ARTICLES NON RATTACHÉS  

(n° 100 , 101 )  

N° II-3244 décembre 2009


  SOUS-AMENDEMENTà l’amendement n°II-199 de la commission des finances

présenté par  

 
C Favorable
G Favorable
Adopté
M. GUENÉ

ARTICLE ADDITIONNEL AVANT ARTICLE 43

   

Amendement n° II-199, alinéas 6 et 7  

Remplacer ces alinéas par un alinéa ainsi rédigé :  

– envisage différentes solutions pour faire évoluer le dispositif de compensation de garantie de ressources prévu par la présente loi, en proposant les architectures et articulations avec des dispositifs de péréquations verticale et horizontale, abondés par des dotations de l’Etat et les collectivités entre elles ;  

Objet  

Dans l’avant projet originel du gouvernement, la garantie de ressources était liée à un dispositif de péréquation. Sans revenir de façon formelle à cette articulation, dont les paramètres ont été profondément modifiés par les travaux parlementaires, il ne faut pas l’exclure.  

Il ne faut pas non plus distinguer les deux processus et vouloir les faire évoluer de manière dépendante. Nous pouvons avoir besoin du cumul des deux dispositifs. Le bouleversement de la fiscalité locale engendrée par la Loi, et le nouveau paysage territorial vers lequel nous évoluerons à terme, avec la substitution de la VA à la TP doit pouvoir, au vu des simulations obtenues, et des prospectives dressées, faire l’objet d’une péréquation ouverte et non contrainte.  

C’est le sens de cette rédaction, qui permettra au parlement d’être imaginatif, et de corriger, sans contrainte, les situations et leurs excès éventuels.  

Ce sous-amendement important, qui me tient à cœur, porte sur le principe même de l’amendement présenté par la commission des finances.  

Je rappelle que le Gouvernement, dans son avant-projet, avait proposé une solution très « péréquatrice » pour les territoires. À la suite des débats qui se sont déroulés à l’Assemblée nationale, de la mutualisation qui était suggérée, nous sommes revenus à la territorialisation.  

Le Sénat, et plus particulièrement la commission des finances et son excellent rapporteur général, a fait progresser le dispositif, en proposant, pour les régions et départements, une mutualisation. Subsiste toutefois le problème des autres territoires, à savoir les EPCI et les communes, pour lesquels une territorialisation particulière est prévue.  

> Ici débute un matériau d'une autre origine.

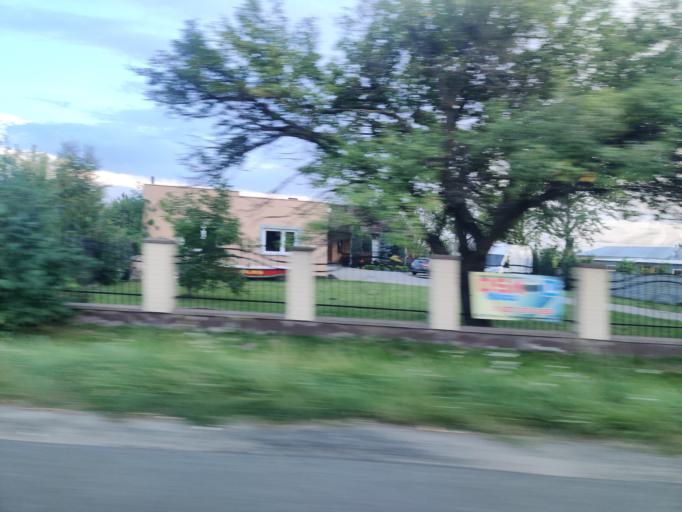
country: PL
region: Greater Poland Voivodeship
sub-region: Konin
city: Konin
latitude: 52.1946
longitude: 18.3132
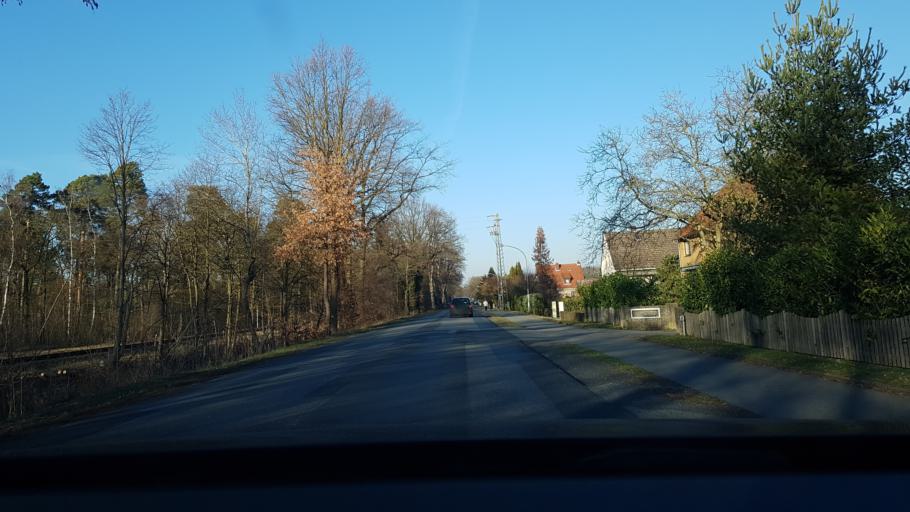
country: DE
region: Lower Saxony
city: Gifhorn
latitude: 52.5028
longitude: 10.5740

Par l’amendement n° II-199, M. le rapporteur général assoit les principes sur lesquels reposent les ressources des collectivités territoriales en distinguant, d’une part, les ajustements que nous pourrions être amenés à opérer concernant la répartition de la garantie de ressources et, d’autre part, un dispositif de péréquation.  

Une telle distinction me paraît quelque peu réductrice, le Gouvernement, dans son avant-projet, ayant lui-même souhaité lier l’évolution de la garantie à la péréquation.  

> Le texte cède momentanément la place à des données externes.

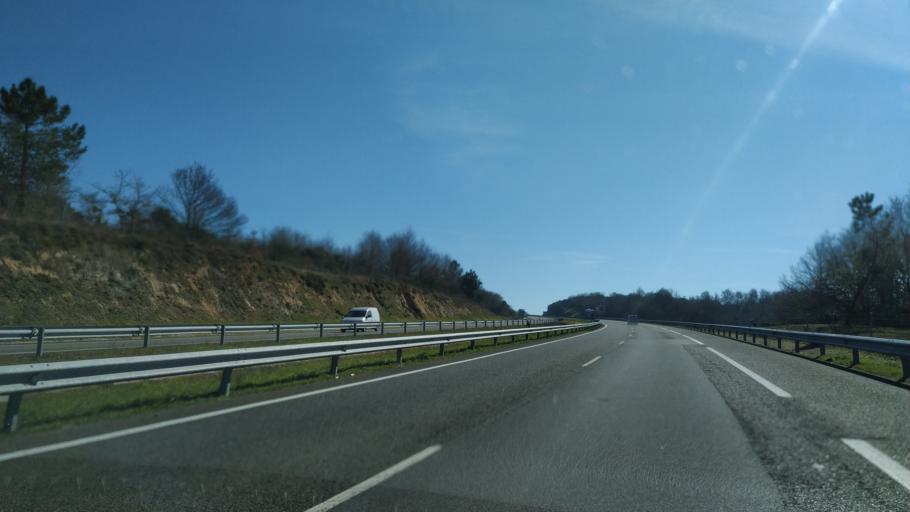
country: ES
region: Galicia
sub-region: Provincia de Ourense
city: Taboadela
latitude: 42.2183
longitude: -7.8424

Même si je ne suis pas forcément favorable à une telle approche, je souhaite toutefois que nous ne fermions pas la porte à l’idée d’une évolution, dans les deux années qui viennent, de la garantie absolue vers la péréquation  

À cet égard, je rappelle qu’un système qui recueillerait ne serait-ce que 0,25 % des ressources, ou plutôt du « stock », pour reprendre une terminologie chère à Jean-Pierre Fourcade, des territoires les plus riches, serait très péréquateur, puisqu’il permettrait d’augmenter les ressources des territoires de 4 %.  

Par conséquent, ne rejetons pas l’idée d’une péréquation à partir de la compensation et conservons le principe des deux dispositifs liés, le cas échéant.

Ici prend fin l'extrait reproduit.